Gartenhaus

Es spricht zunächst einmal nichts gegen den Kauf gebrauchter Gartenhäuser, jedoch sollten ein paar Punkte in die Überlegung mit einbezogen werden, um spätere Probleme zu vermeiden.

Der größte Pluspunkt beim Kauf gebrauchter Gartenhäuser ist sicher die Ersparnis, da sich auf diesem Wege mitunter einige hundert Euro einsparen lassen. Ein weiterer Vorteil ist die Möglichkeit, sich das Gartenhaus vorher in montiertem Zustand anschauen und sich einen unmittelbaren Eindruck von dessen Beschaffenheit und Größe machen zu können, was selbst bei neuen Gartenhäusern nicht immer gegeben ist. Es sollte also darauf geachtet werden, dass der Verkäufer sich in erreichbarer Nähe befindet, was auch wichtig im Hinblick auf den Transport ist. Ein deutlicher Nachteil ist sicherlich, dass es bei gebrauchten Häusern keinen Anspruch auf Garantie gibt.

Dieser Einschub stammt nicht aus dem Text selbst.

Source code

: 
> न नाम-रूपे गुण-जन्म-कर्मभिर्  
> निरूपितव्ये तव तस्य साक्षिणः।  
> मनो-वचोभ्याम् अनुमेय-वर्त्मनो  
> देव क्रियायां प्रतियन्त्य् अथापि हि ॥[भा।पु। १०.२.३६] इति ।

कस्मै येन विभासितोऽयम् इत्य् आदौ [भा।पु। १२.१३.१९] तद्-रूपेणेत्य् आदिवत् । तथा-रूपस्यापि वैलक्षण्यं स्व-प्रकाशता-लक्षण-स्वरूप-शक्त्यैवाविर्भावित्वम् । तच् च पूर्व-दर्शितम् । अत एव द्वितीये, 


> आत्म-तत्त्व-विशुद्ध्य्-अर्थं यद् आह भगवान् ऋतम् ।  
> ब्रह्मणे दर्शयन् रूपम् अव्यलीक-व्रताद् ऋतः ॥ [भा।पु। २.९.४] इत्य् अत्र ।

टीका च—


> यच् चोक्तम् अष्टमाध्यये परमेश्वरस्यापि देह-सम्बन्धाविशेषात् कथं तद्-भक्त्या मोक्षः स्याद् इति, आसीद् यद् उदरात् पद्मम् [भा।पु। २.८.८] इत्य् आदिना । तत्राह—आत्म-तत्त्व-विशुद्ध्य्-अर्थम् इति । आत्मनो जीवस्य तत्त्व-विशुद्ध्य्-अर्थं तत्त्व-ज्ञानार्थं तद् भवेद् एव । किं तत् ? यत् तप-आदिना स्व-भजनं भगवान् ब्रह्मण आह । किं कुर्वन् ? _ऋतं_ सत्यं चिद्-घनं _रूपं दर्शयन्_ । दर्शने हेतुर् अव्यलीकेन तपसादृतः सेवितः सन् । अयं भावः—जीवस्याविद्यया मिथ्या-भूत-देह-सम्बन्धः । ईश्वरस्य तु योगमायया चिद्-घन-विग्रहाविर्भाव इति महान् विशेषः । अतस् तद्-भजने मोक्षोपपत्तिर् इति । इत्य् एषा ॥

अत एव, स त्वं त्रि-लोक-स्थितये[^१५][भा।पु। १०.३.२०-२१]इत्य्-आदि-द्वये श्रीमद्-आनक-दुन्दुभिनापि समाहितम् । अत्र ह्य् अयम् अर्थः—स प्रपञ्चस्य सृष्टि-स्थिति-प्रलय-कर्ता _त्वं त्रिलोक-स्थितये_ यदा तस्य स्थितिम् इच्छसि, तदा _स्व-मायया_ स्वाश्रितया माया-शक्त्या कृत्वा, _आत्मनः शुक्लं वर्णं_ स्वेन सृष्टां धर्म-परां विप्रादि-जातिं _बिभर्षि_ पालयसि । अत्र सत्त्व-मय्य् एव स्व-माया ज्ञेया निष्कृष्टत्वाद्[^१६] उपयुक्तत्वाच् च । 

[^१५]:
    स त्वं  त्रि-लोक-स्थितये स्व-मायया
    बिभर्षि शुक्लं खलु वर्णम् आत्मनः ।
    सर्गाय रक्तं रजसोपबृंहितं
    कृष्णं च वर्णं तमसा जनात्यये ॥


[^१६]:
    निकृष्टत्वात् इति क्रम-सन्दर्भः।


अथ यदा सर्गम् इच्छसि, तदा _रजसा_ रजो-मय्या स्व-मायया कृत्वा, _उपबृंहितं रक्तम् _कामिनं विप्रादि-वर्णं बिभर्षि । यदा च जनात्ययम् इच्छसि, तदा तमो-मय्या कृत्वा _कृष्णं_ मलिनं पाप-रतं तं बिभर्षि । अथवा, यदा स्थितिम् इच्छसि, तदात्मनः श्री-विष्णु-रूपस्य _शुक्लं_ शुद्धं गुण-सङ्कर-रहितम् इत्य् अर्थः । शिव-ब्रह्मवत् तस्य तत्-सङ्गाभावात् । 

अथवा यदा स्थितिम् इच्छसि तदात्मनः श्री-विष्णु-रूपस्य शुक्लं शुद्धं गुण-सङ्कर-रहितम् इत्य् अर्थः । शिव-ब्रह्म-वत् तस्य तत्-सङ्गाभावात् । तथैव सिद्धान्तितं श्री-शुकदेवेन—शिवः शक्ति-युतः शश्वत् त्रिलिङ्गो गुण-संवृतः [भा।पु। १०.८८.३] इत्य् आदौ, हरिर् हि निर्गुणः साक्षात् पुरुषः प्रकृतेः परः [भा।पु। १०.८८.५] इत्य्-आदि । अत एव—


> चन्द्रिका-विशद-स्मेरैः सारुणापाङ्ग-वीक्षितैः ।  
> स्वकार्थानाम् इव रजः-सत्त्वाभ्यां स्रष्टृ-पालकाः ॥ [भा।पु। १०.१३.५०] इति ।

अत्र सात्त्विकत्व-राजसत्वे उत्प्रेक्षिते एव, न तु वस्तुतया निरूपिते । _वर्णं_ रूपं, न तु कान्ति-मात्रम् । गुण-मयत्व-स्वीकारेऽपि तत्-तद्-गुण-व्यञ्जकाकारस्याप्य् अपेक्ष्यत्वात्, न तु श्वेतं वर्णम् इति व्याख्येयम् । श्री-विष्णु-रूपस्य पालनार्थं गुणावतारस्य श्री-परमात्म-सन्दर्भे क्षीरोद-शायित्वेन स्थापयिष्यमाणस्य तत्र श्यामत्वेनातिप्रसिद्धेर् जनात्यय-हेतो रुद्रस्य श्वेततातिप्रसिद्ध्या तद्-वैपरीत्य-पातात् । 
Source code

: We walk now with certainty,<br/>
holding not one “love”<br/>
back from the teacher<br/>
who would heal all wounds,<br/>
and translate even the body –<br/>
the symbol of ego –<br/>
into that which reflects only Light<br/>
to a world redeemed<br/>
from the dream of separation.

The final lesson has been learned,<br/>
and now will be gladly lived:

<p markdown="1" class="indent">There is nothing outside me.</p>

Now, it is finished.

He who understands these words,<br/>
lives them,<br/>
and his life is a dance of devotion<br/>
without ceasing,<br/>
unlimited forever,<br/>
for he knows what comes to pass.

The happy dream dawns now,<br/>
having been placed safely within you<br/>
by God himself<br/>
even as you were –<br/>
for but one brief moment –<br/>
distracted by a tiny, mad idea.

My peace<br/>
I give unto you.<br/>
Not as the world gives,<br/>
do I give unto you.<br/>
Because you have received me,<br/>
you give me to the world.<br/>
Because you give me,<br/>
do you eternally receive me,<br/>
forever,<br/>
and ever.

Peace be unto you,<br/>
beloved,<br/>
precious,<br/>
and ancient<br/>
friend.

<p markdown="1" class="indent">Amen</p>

Weitere Punkte, die es beim Kauf gebrauchter Gartenhäuser zu beachten gilt, sind dessen Alter und Witterungszustand. Da Holz ein lebendiges Material ist und sich verziehen kann, sollte kein Haus gekauft werden, das bereits demontiert und längere Zeit in Einzelteilen aufbewahrt wurde. Im besten Fall, sollten Sie das Gartenhaus selbst abbauen und in Kürze in ihrem eigenen Garten wieder aufbauen. So lassen sich mitunter auch Unklarheiten bei der Montage vermeiden, da Bauanleitungen nicht unbedingt verfügbar sind. Fotos vom montierten Haus und Markierungen auf dem Holz können hier Abhilfe verschaffen.

Beziehen Sie unbedingt auch Ihre eigenen Fähigkeiten mit in die Überlegung ein, ob Sie sich ein gebrauchtes Gartenhaus anschaffen. Falls Sie Erfahrung im Umgang mit Holz haben und handwerklich versiert sind, sollte Sie der Aufbau eines Gartenhauses vor keine unlösbaren Probleme stellen, da sich Holz in jedem Fall passend zuschneiden lässt und kleine Veränderungen ohne Weiteres vorgenommen werden können.